出典.

============================================================

- MacBook Pro (15-inch, 2016)
- macOS High Sierra 10.13.6(17G65)
- GeForce GTX 1080 (外付VGA BOX GV-N1080IXEB-8GD)
- NVIDIA web Driver 387.
- CUDA Driver 410.130
- Xcode 8.3.2
- python 3.6.6/2.7.15 (pyenv, pyenv-virtualenv)
- CUDA Toolkit 10.0
- cuDNN v7.3.1 (Sept 28, 2018), for CUDA 10.0
- NCCL 2.3.5
[ 環境セットアップ ]
- [ install Homebrew ]
- /usr/bin/ruby -e "$(curl -fsSL https://raw.githubusercontent.com/Homebrew/install/master/install)"
- [ install pyenv, pyenv-virtualenv ]
- brew install pyenv
- brew install pyenv-virtualenv
- [ install python 3.6.6 ]
- pyenv install 3.6.6
- pyenv virtualenv 3.6.6 tensorflow_python366
- pyenv activate tensorflow_python366
- pip install で、必要なモジュールをインストール
ネイティブの場合は、インストールで、適宜 sudo の使用。
- [ download Tensorflow source code ]
- git clone https://github.com/tensorflow/tensorflow
- cd ./tensorflow
- git checkout r1.10 (r.1.11 でも同様の手順でbuildできました。)
- この時点で、tensorflow cifar10 が動作可能なことを確認しておく。
- [ CUDA Toolkit 10.0 Download & install ]
- [ Download cuDNN v7.3.1 (Sept 28, 2018), for CUDA 10.0 ]
- cuDNN v7.3.1 Library for OSX
- https://developer.nvidia.com/rdp/cudnn-download
- tar xvf cudnn-10.0-osx-x64-v7.3.1.20.tar (cd ~/Downloads)
- sudo cp cuda/include/cudnn.h /usr/local/cuda/include/
- sudo cp cuda/lib/libcudnn* /usr/local/cuda/lib/
- sudo chmod a+r /usr/local/cuda/include/cudnn.h /usr/local/cuda/lib/libcudnn*
- [ Download NCCL v2.3.5, for CUDA 10.0, Sept 25, 2018 ]
- https://developer.nvidia.com/nccl/nccl-download
- NCCL 2.3.5 O/S agnostic and CUDA 10.0
- tar xvf nccl_2.3.5-2+cuda10.0_x86_64.txz (cd ~/Downloads)

============================================================

依頼文 A. セットアップ手順から、「- [ install pyenv, pyenv-virtualenv」を含む語句で始まり「ネイティブの場合は、インストールで、適宜 sudo の使用。」で終わる箇所を、一字一句変えずに抜き出してください。
セットアップ手順とこの後に並ぶエントリは、互いに関係のない別々の素材である。

一連の記録.
============================================================

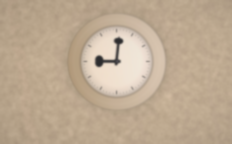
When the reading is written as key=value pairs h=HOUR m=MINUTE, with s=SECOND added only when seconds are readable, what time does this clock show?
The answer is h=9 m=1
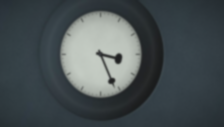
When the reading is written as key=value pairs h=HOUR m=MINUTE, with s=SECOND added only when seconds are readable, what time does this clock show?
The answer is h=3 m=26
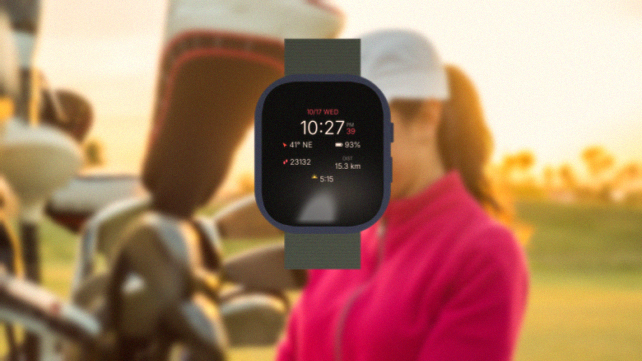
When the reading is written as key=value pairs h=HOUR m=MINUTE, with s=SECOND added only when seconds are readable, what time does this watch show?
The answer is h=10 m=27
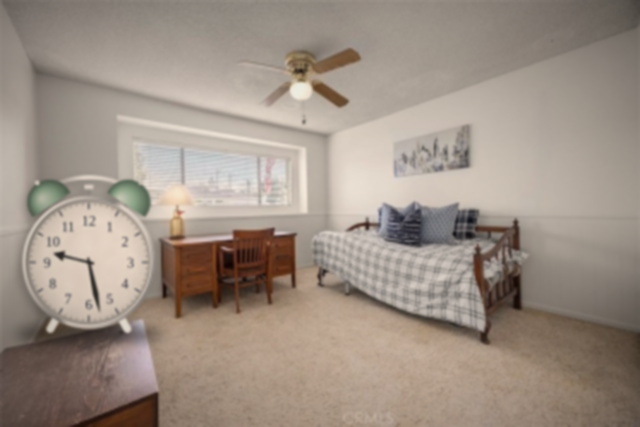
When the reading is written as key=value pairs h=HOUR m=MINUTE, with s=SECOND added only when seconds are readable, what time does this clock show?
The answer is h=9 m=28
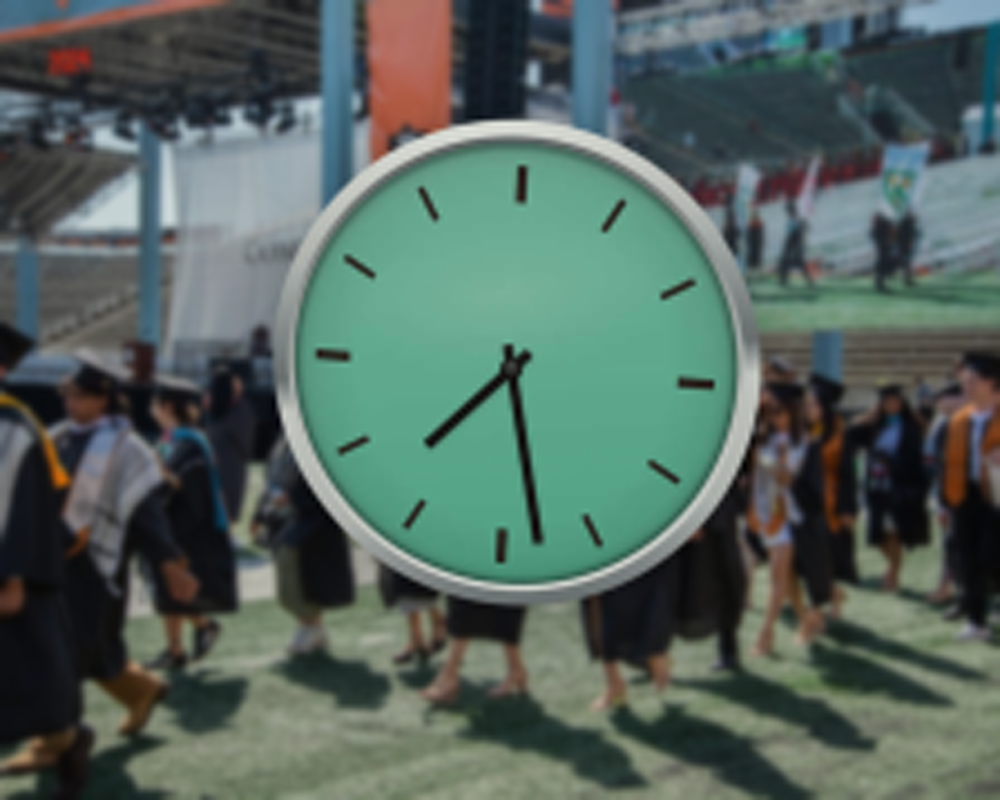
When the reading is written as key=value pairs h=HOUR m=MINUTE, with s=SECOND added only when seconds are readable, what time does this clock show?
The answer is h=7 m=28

============================================================

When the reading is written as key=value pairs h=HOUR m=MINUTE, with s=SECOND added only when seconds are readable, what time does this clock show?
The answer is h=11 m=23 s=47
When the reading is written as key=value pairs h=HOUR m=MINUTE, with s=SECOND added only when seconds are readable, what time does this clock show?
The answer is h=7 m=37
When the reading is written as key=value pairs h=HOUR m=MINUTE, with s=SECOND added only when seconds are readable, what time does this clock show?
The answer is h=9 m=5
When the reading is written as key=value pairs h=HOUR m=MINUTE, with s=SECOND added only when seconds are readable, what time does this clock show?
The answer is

============================================================

依頼文 B. エントリのうち、文字列「answer」を含む行をすべて取り出すこと。大文字と小文字は区別する。

最終結果 A.
- [ install pyenv, pyenv-virtualenv ]
- brew install pyenv
- brew install pyenv-virtualenv
- [ install python 3.6.6 ]
- pyenv install 3.6.6
- pyenv virtualenv 3.6.6 tensorflow_python366
- pyenv activate tensorflow_python366
- pip install で、必要なモジュールをインストール
ネイティブの場合は、インストールで、適宜 sudo の使用。

最終結果 B.
The answer is h=9 m=1
The answer is h=3 m=26
The answer is h=10 m=27
The answer is h=9 m=28
The answer is h=7 m=28
The answer is h=11 m=23 s=47
The answer is h=7 m=37
The answer is h=9 m=5
The answer is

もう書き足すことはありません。